▸ Document extract
__________

Rolling pin with a yieldable rolling surface

Abstract

A rolling pin including a hard core, a jacket of a softer material over the core and defining a rolling surface. In one variation, the jacket may be of such length and so positioned on the core as to define end regions of the jacket extending beyond the ends of the core. The jacket end regions are folded inward over the ends of the core. A cap secures to the core each folded inward end region of the jacket. A handle may be at each end of the core.

Description

BACKGROUND OF THE INVENTION

1. Field of the Invention

The invention relates to a rolling pin, and more particularly to a rolling pin which uses the soft properties of an exterior jacket of the rolling pin.

2. Background Art

The most important use of a rolling pin is for rolling dough and crushing food stuffs for making pastries, bread crumbs etc. It is vital that the dough does not stick to the pin when rolling. Dough sticking to the pin has the following disadvantages. (1) It takes more time to complete the job and therefore is less efficient. (2) Before and during rolling, flour must be added to the dough and rubbed on the pin to help prevent the dough from sticking. This changes the texture of the dough. (3) When the dough sticks to the pin and needs to be removed, the dough can rip or tear. Also, the weight distribution of the dough becomes inconsistent, thereby creating uneven thickness and therefore uneven temperature when baking, so that some parts may become more crisp than others.

It would be desirable to develop an improved rolling pin which avoids these disadvantages and allows dough to be rolled more easily than previously.

Known rolling pins have hard outer surfaces selected to crush and flatten dough and to crush other food materials like nuts, crumbs, etc.

SUMMARY OF THE INVENTION

The inventors have discovered that the disadvantages of known rolling pins may be avoided by a rolling pin which incorporates a soft material, like a silicone material, on all or part of the exterior surface that contacts the dough.

The inventors have observed that silicone is softer and less adherent than other surfaces currently available for use on rolling pins (such as wood, plastic, Teflon®, marble, and various metal coatings, such as stainless steel and copper coatings). A non-adherent soft material like silicone can roll dough and crush food materials, without the materials being rolled or crushed adhering to the softer material of the roller surface.

__________

Revision tracking records
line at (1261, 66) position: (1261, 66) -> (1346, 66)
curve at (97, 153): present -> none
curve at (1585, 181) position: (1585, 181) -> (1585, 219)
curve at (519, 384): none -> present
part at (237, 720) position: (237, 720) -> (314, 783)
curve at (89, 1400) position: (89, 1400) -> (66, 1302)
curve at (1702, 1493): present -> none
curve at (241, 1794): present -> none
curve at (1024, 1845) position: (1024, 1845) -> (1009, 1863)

__________

▸ Work instructions
• 1. From the rolling pin patent, return the passage from "The invention relates" up to and including "the rolling pin.".
• 2. Decide whether each statement below agrees with the rolling pin patent, answering yes or no and quoting the words that settle it: (a) The end regions of the jacket are folded inward over the ends of the core. (b) Known rolling pins have soft outer surfaces. (c) The inventors observed that silicone is harder than marble.

▸ Answers for the exercise
• 1.
The invention relates to a rolling pin, and more particularly to a rolling pin which uses the soft properties of an exterior jacket of the rolling pin.

• 2.
(a) Yes: "The jacket end regions are folded inward over the ends of the core."
(b) No: "Known rolling pins have hard outer surfaces selected to crush and flatten dough and to crush other food materials like nuts, crumbs, etc."
(c) No: "silicone is softer and less adherent than other surfaces currently available for use on rolling pins (such as wood, plastic, Teflon®, marble, and various metal coatings, such as stainless steel and copper coatings)"